Why startups, too, need to embrace social responsibilityMonty Majeed
Startups have always been a symbol of change. They disrupt the industry with their innovative and creative ways, and usher in a new way of doing things in a more efficient and economical way. However, when it comes to businesses investing money and expertise in social causes, most often the corporates or the big fish are pulled up and asked to be more responsible. Agreed, they may do more damage to the environment or use more resources for their operations, but in this time and age, startups, too, cannot wash away their hands from engaging in activities that are aimed at the larger social good. So here is a list of reasons why you as a startup should engage in and scale up socially responsible business practices:
Image : shutterstock
Customers prefer socially responsible business
A single statistic is enough to close this argument, according to Tiffany Apczynski, public policy and social impact VP at Zendesk. Today, she says, more than 90 percent of consumers have the tendency to move towards brands associated with a good cause. According to research conducted by the PR agency Cone Communications, about 84 percent of consumers today seek out responsible products whenever possible and 90 percent would boycott a company if they learned of irresponsible of deceptive business practices. They are also willing to bear the extra costs the startups may incur trying to be ‘world-positive’ businesses, says a report by Nielsen. About 55 percent of global online consumers from 60 countries said that they are willing to pay more for products and services provided by companies that are committed to positive social and environmental impact.

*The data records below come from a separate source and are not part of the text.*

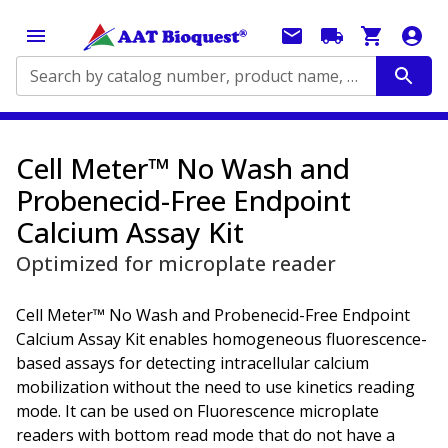
Search by catalog number, product name, application...
Cell Meter™ No Wash and
Probenecid-Free Endpoint
Calcium Assay Kit
Optimized for microplate reader
Cell Meter™ No Wash and Probenecid-Free Endpoint
Calcium Assay Kit enables homogeneous fluorescence-
based assays for detecting intracellular calcium
mobilization without the need to use kinetics reading
mode. It can be used on Fluorescence microplate
readers with bottom read mode that do not have a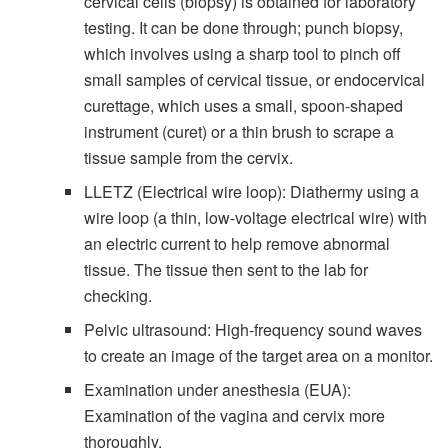
cervical cells (biopsy) is obtained for laboratory
testing. It can be done through; punch biopsy,
which involves using a sharp tool to pinch off
small samples of cervical tissue, or endocervical
curettage, which uses a small, spoon-shaped
instrument (curet) or a thin brush to scrape a
tissue sample from the cervix.
LLETZ (Electrical wire loop): Diathermy using a
wire loop (a thin, low-voltage electrical wire) with
an electric current to help remove abnormal
tissue. The tissue then sent to the lab for
checking.
Pelvic ultrasound: High-frequency sound waves
to create an image of the target area on a monitor.
Examination under anesthesia (EUA):
Examination of the vagina and cervix more
thoroughly.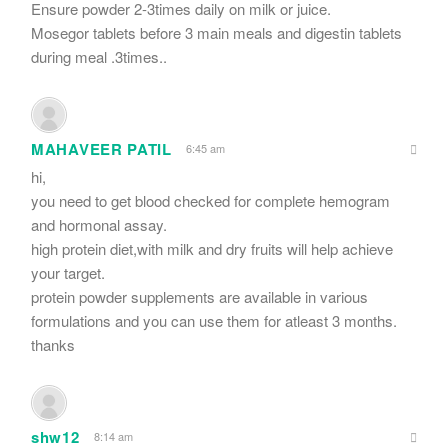
Ensure powder 2-3times daily on milk or juice.
Mosegor tablets before 3 main meals and digestin tablets
during meal .3times..
MAHAVEER PATIL
6:45 am
hi,
you need to get blood checked for complete hemogram
and hormonal assay.
high protein diet,with milk and dry fruits will help achieve
your target.
protein powder supplements are available in various
formulations and you can use them for atleast 3 months.
thanks
shw12
8:14 am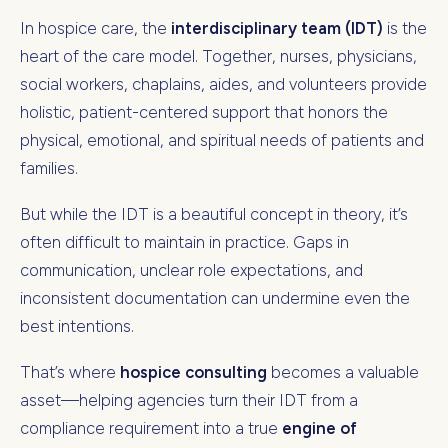
In hospice care, the
interdisciplinary team (IDT)
is the
heart of the care model. Together, nurses, physicians,
social workers, chaplains, aides, and volunteers provide
holistic, patient-centered support that honors the
physical, emotional, and spiritual needs of patients and
families.
But while the IDT is a beautiful concept in theory, it’s
often difficult to maintain in practice. Gaps in
communication, unclear role expectations, and
inconsistent documentation can undermine even the
best intentions.
That’s where
hospice consulting
becomes a valuable
asset—helping agencies turn their IDT from a
compliance requirement into a true
engine of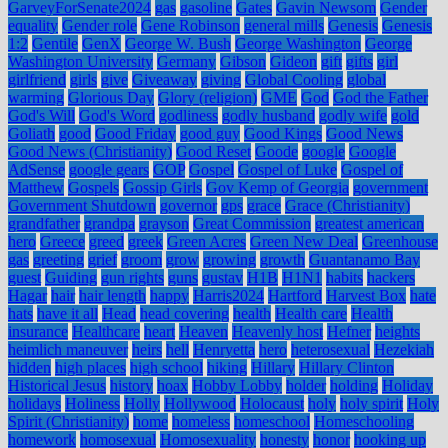
GarveyForSenate2024
gas
gasoline
Gates
Gavin Newsom
Gender
equality
Gender role
Gene Robinson
general mills
Genesis
Genesis
1:2
Gentile
GenX
George W. Bush
George Washington
George
Washington University
Germany
Gibson
Gideon
gift
gifts
girl
girlfriend
girls
give
Giveaway
giving
Global Cooling
global
warming
Glorious Day
Glory (religion)
GME
God
God the Father
God's Will
God's Word
godliness
godly husband
godly wife
gold
Goliath
good
Good Friday
good guy
Good Kings
Good News
Good News (Christianity)
Good Reset
Goode
google
Google
AdSense
google gears
GOP
Gospel
Gospel of Luke
Gospel of
Matthew
Gospels
Gossip Girls
Gov Kemp of Georgia
government
Government Shutdown
governor
gps
grace
Grace (Christianity)
grandfather
grandpa
grayson
Great Commission
greatest american
hero
Greece
greed
greek
Green Acres
Green New Deal
Greenhouse
gas
greeting
grief
groom
grow
growing
growth
Guantanamo Bay
guest
Guiding
gun rights
guns
gustav
H1B
H1N1
habits
hackers
Hagar
hair
hair length
happy
Harris2024
Hartford
Harvest Box
hate
hats
have it all
Head
head covering
health
Health care
Health
insurance
Healthcare
heart
Heaven
Heavenly host
Hefner
heights
heimlich maneuver
heirs
hell
Henryetta
hero
heterosexual
Hezekiah
hidden
high places
high school
hiking
Hillary
Hillary Clinton
Historical Jesus
history
hoax
Hobby Lobby
holder
holding
Holiday
holidays
Holiness
Holly
Hollywood
Holocaust
holy
holy spirit
Holy
Spirit (Christianity)
home
homeless
homeschool
Homeschooling
homework
homosexual
Homosexuality
honesty
honor
hooking up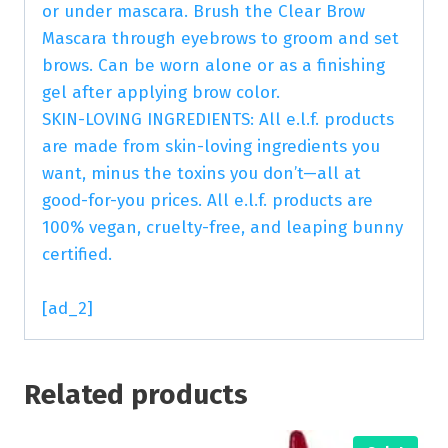
or under mascara. Brush the Clear Brow
Mascara through eyebrows to groom and set
brows. Can be worn alone or as a finishing
gel after applying brow color.
SKIN-LOVING INGREDIENTS: All e.l.f. products
are made from skin-loving ingredients you
want, minus the toxins you don’t—all at
good-for-you prices. All e.l.f. products are
100% vegan, cruelty-free, and leaping bunny
certified.
[ad_2]
Related products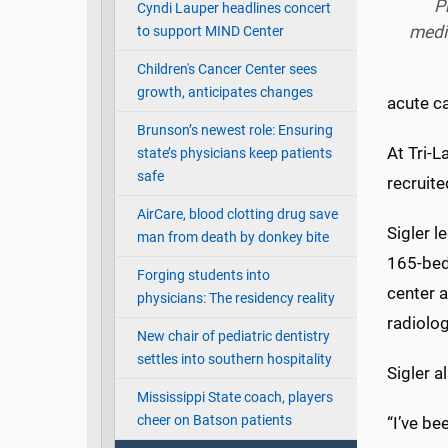
P
Cyndi Lauper headlines concert
medi
to support MIND Center
Children's Cancer Center sees
growth, anticipates changes
acute ca
Brunson’s newest role: Ensuring
At Tri-L
state’s physicians keep patients
safe
recruite
AirCare, blood clotting drug save
Sigler l
man from death by donkey bite
165-bed,
Forging students into
center a
physicians: The residency reality
radiolo
New chair of pediatric dentistry
settles into southern hospitality
Sigler a
Mississippi State coach, players
cheer on Batson patients
“I’ve be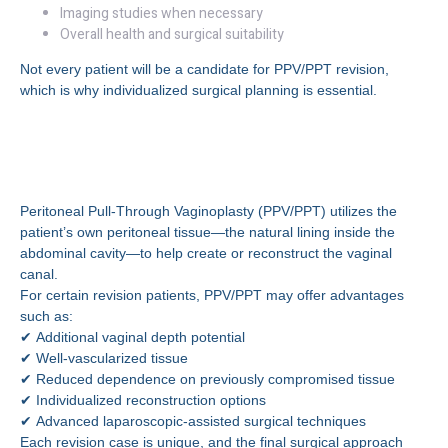
Imaging studies when necessary
Overall health and surgical suitability
Not every patient will be a candidate for PPV/PPT revision,
which is why individualized surgical planning is essential.
What Is PPV/PPT Revision
Surgery?
Peritoneal Pull-Through Vaginoplasty (PPV/PPT) utilizes the
patient’s own peritoneal tissue—the natural lining inside the
abdominal cavity—to help create or reconstruct the vaginal
canal.
For certain revision patients, PPV/PPT may offer advantages
such as:
✔ Additional vaginal depth potential
✔ Well-vascularized tissue
✔ Reduced dependence on previously compromised tissue
✔ Individualized reconstruction options
✔ Advanced laparoscopic-assisted surgical techniques
Each revision case is unique, and the final surgical approach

Employees of socially responsible businesses are more productive and engaged
We know what having disengaged employees can do for your business. Social responsibility programmes can improve engagement among your employees, claims a study conducted by the Society for Human resources Management. Businesses with strong sustainability programmes led to 55 percent better morale and 38 percent better employee loyalty. A report from the Silicon Valley Community Foundation says that social responsibility also has the potential to reduce staff turnover by 50 percent and increase employee productivity by 13 percent.
It can create better leaders
Startups are a learning space for both employees and entrepreneurs alike. People work for startups because they understand the value of playing a larger role in a smaller organisation. Being more involved and having the power to initiate change is one of the motivators that employees seek in startups. Entrepreneurs should also train their employees to become self-managers and future leaders. A social responsibility programme like a volunteering programme will be a great step towards such a plan. An article in the Stanford Social Innovation Review says that 91 percent of millennial women and 76 percent of millennial men found it important to be able to contribute to their communities through their work. The article goes on to say that today’s corporate volunteers are tomorrow’s corporate leaders because they get first-hand experience about complex issues in the real world and start devising solutions to these diverse challenges.
Millennials want to work with socially responsible businesses
Not just your consumers, your employees, too, want to work with a company that does good for the community and world around them. It becomes easier to recruit talent as research says that 45 percent employees are ready to take a 15 percent pay cut for a job that makes a social or environmental impact. Much like your customers, even your employees wouldn’t want to be associated to you if you were found to be indulging in irresponsible production practices. A Forbes article reports that 83 percent employees would leave their jobs if they knew their employers used child labour, 65 percent would quit if they worked for businesses that caused environmental damage and 32 percent wouldn’t want to work with a business that gave little or no money to charity.
The list of such advantages keeps going on. A report by Silicon Valley Community Foundation says that social responsibility has the potential to increase your market value by four to six percent. It can also provide you better access to finance because venture capitalists and some major banks are on the lookout for startups that have a social impact. Socially and environmentally responsible business practices not only increase sales and revenue but also keeps your customers and employees engaged. It’s not too late to take a step in this direction and join other businesses to make this world a better place.